The opening track alone shows why this album was epic; you’ve got Toni Iommi‘s guitar riff from “Sweat Leaf” cut in with John Bonham‘s drums from “When The Levee Breaks” yet they practically go unnoticed with what Mike D,Ad-rock, and MCA did with the opening verse. “Rhymin’ And Stealin‘” not only set the tone for the entire album it laid out the foundation for what would define their sound for the next twenty-plus years. Here were three white dudes from Brooklyn rapping about being hard yet no one took them seriously, not even themselves, and that’s what made it so great. “The New Style” made Run DMC, Ice-T, and LL Cool J sound like amateurs. “She’s Crafty” felt like a homage to Too $hort without having that residual feeling of needing to get tested afterwards. Anyone who doubts Beastie Boys‘ influence in hip-hip should play “She’s Crafty” back-to-back with N.W.A.’s “Dopeman“ which came out a year later, if it hadn’t been for the Beastie Boys America would not have been ready for N.W.A..
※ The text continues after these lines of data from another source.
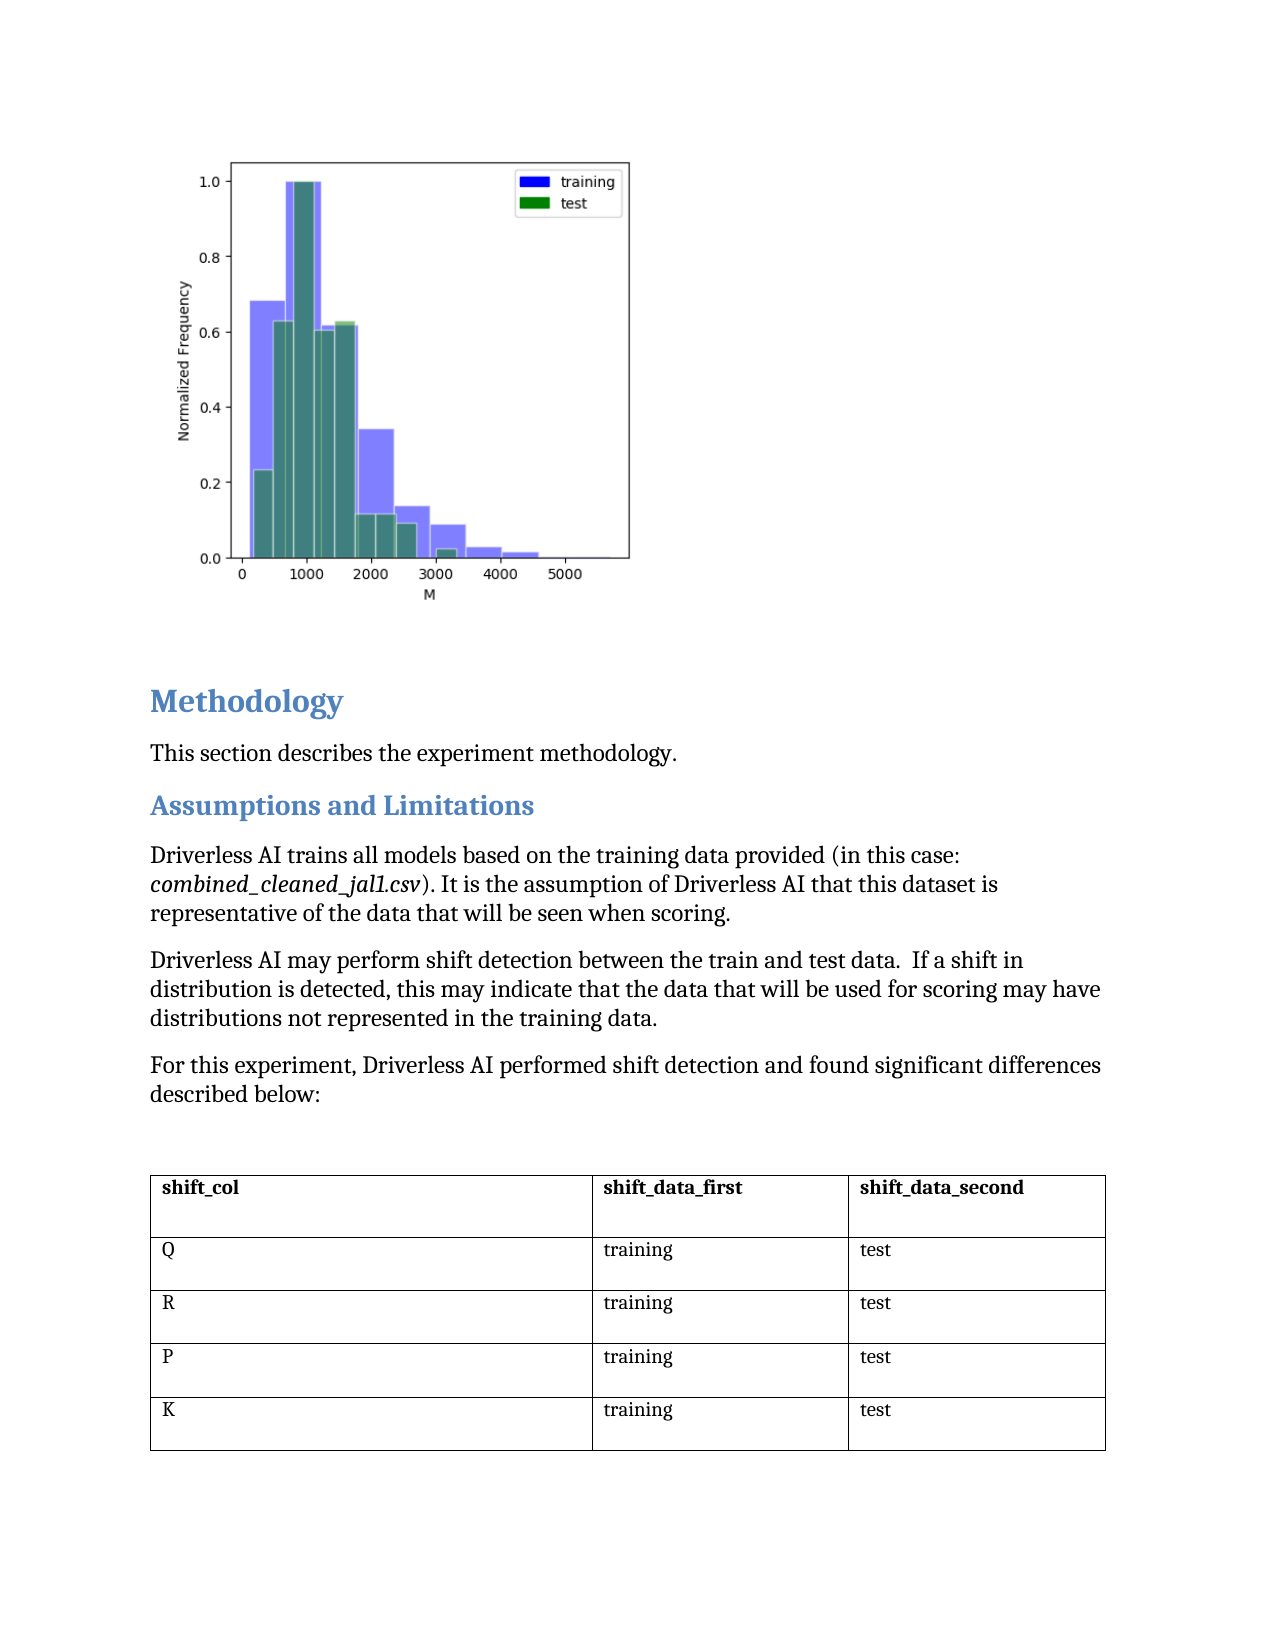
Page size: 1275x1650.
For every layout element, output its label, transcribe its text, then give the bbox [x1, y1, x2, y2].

table_cell test [849, 1398, 1105, 1450]
table_cell K [151, 1398, 592, 1450]
table_header shift_col [151, 1176, 592, 1237]
table_cell test [849, 1291, 1105, 1343]
table_header shift_data_first [593, 1176, 848, 1237]
subtitle Methodology [150, 682, 1125, 720]
text Driverless AI may perform shift detection between the train and test data. If a shift in distribution is detected, this may indicate that the data that will be used for scoring may have distributions not represented in the training data. [150, 946, 1125, 1032]
table_cell Q [151, 1238, 592, 1290]
table_cell test [849, 1238, 1105, 1290]
table_cell training [593, 1291, 848, 1343]
text For this experiment, Driverless AI performed shift detection and found significant differences described below: [150, 1051, 1125, 1108]
table_cell training [593, 1344, 848, 1397]
table_cell training [593, 1398, 848, 1450]
text This section describes the experiment methodology. [150, 739, 1125, 768]
table_cell test [849, 1344, 1105, 1397]
text Driverless AI trains all models based on the training data provided (in this case: combined_cleaned_jal1.csv). It is the assumption of Driverless AI that this dataset is representative of the data that will be seen when scoring. [150, 841, 1125, 927]
picture [168, 150, 642, 612]
table_cell training [593, 1238, 848, 1290]
table_header shift_data_second [849, 1176, 1105, 1237]
table_cell R [151, 1291, 592, 1343]
subtitle Assumptions and Limitations [150, 789, 1125, 822]
table_cell P [151, 1344, 592, 1397]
“Posse In Effect” is simple yet more in-line with what the guys would give us ten years later on Hello Nasty. “Slow Ride” and “Brass Monkey” showcase their most commercially endearing quality of having the ability to create songs that contain some intense, nearly offensive, lyrics (remember this was in 1986) and have them come across as fun halfhearted tracks to drink with your buddies to. “Girls” is the one track I’ve never enjoyed, I’m not sure what it is but never once has it resonated with me, I wrote it off completely when I started hearing people say things like “I don’t really like the Beastie Boys but I do like their song ‘Girls‘.” By now it’s common knowledge that “(You Gotta) Fight for Your Right (To Party!)” was meant to be ironic, what threw people off though was that they make “bro” music and here was a song making fun of bros, a duality lost on a sub-culture not exactly known for a sharpness of wit. At the age of six it was lost on me as well, I was fighting for my right daily “to hell with those green beans mom.”
To this day “Paul Revere” is my favorite Beastie’s song, it lays out each members style in less fragmented pieces and has a format that was duplicated on the west coast for the next ten years….not one single word is believable, “I hit him with a wiffle ball bat soooooo.”
“No Sleep Til Brooklyn” is Beasties at there best and for some reason this is the one song where they actual seem honest, it might not be believable for these three to be sticking up bars and shooting people at random but for a band that opened for everyone from Bad Brains and The Misfits to Madonna this track just felt autobiographical. “Hold It Now, Hit It” may actually be the strongest song they ever made and yet it seems to have gotten lost in the shuffle of time.
“Slow And Low” is a rare rap song born to be performed live, if you had the chance to see them live then you know what I’m talking about, the place just erupts. For how strong they opened the album, closing with “Time To Get Ill” almost one-ups it, making Licensed To Ill one of the strongest start to finish albums of all-time.
There’s a scene in 8 mile where they are talking about different rappers they love and Cheddar Bob (Evan Jones) mentions the Beastie Boys and everyone else in the car laughs it off. That scene has always bothered me because the Beastie Boys should be without a doubt mentioned, they were as influential as any other artist or group has ever been. The trajectory they put on hip-hop should never go forgotten, I mean, you can’t get to Deathgrips without acknowledging the path the Beasties cleared out twenty years earlier.
The passing of Adam Yauch (MCA) has hit home for me more than any other loss we’ve had in recent years. His voice gave the Beastie Boys their punk edge, his presence and life focus the epitome of how all of us envision our idols should be, the art he created is pivotal, timeless, important, there is no better time than now for celebrating all that he gave us.